Barnett was then attacked for his lack of compassion and tolerance. Bloggers claimed he and others on the right were mad because they couldn’t “attack handicapped people.” So Barnett had to inform those ignorant of his condition that he too was part of the new protected class. He has suffered from Cystic Fibrosis his entire life.

He is correct to say that personal experience does not automatically equal rightness, in fact, sometimes it clouds it:

Michael J. Fox has no particular monopoly on morality. Quite the contrary, his past admission that he appeared before a Senate subcommittee without having used his medication suggests an unbecoming moral flexibility. This is brutally manipulative behavior, and Iíve seen many ill people use similar means to get what they want.

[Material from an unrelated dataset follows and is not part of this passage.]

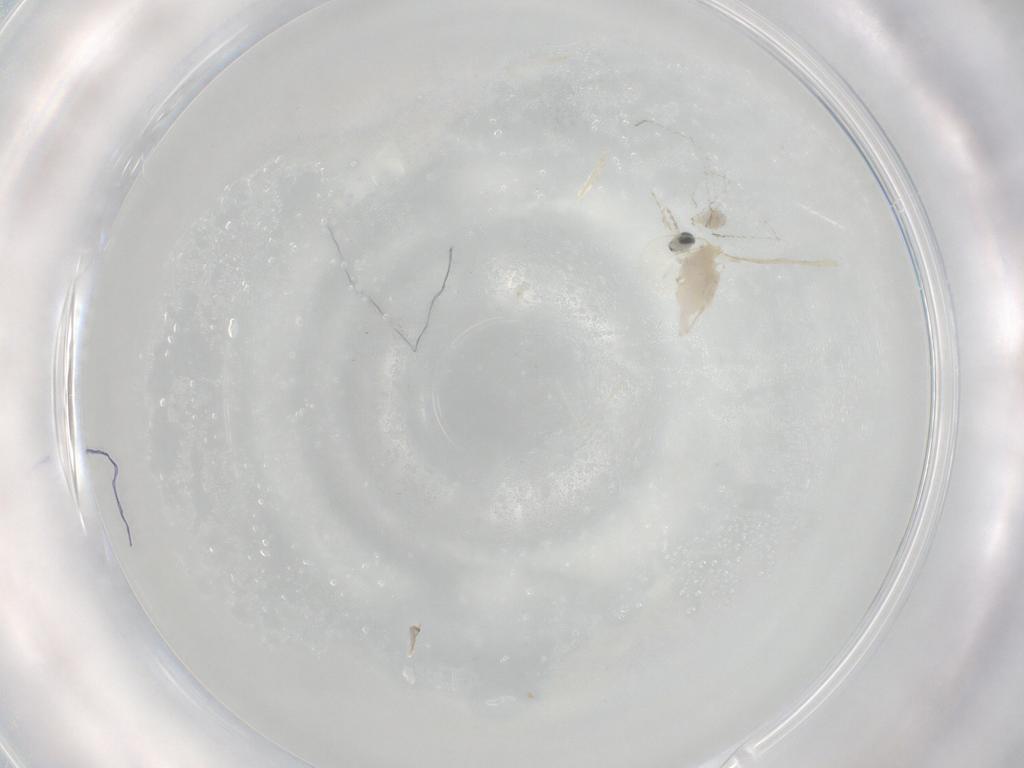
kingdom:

Such conduct is contemptible.

While I believe the ads to be reprehensible, I do feel sorry for Fox. I am sorry that he believes the only hope he has lies in the destruction of human life. I am sorry that he has been blinded by the bright political lights to the point where he can no longer see options out there which are much more ethical and promising that should be pursued.

At the Evangelical Outpost, Joe Carter has an excellent piece about the pervasive ignorance about embryonic stem cell research. He notes that much of the oft-lauded “potential” of ESCR is offset by the dangers of tumor growth. He quotes James Sherley, associate professor of biological engineering at MIT, who said, “figuring out how to use human embryonic stem cells directly by transplantation into patients is tantamount to solving the cancer problem.”

Carter also links to a Washington Post story where researchers injected embryonic stem cells into the brains of rat’s suffering from the equivalent of Parkinson’s disease. For many rats it appeared to initially help until the injected cells started turning into pre-cancerous cells. The scientists killed the rats before the cancer developed and warned that any experiments on humans would have to be done “very cautiously.”

The article then makes a statement is passing, as if it was a known fact, but which has been either unknown or ignored by proponents of ESCR. The piece says, “Scientists have long feared that human embryonic stem cells could turn into tumors, because of their pliability.”

Really? Someone should tell the Democratic Party and Michael J. Fox. They are pinning their electoral hopes on it, while he is pinning his health on it. It is honestly a shame to allow yourself to be exploited for a cause that in reality offers you little, if any, actual hope.

Issues of morality should be present in this debate, but not questions of it being acceptable to object to Fox’s plea. The morals should be questioned of those who have purposely hid damaging information about ESCR and those who exploit the sick to further their political goals.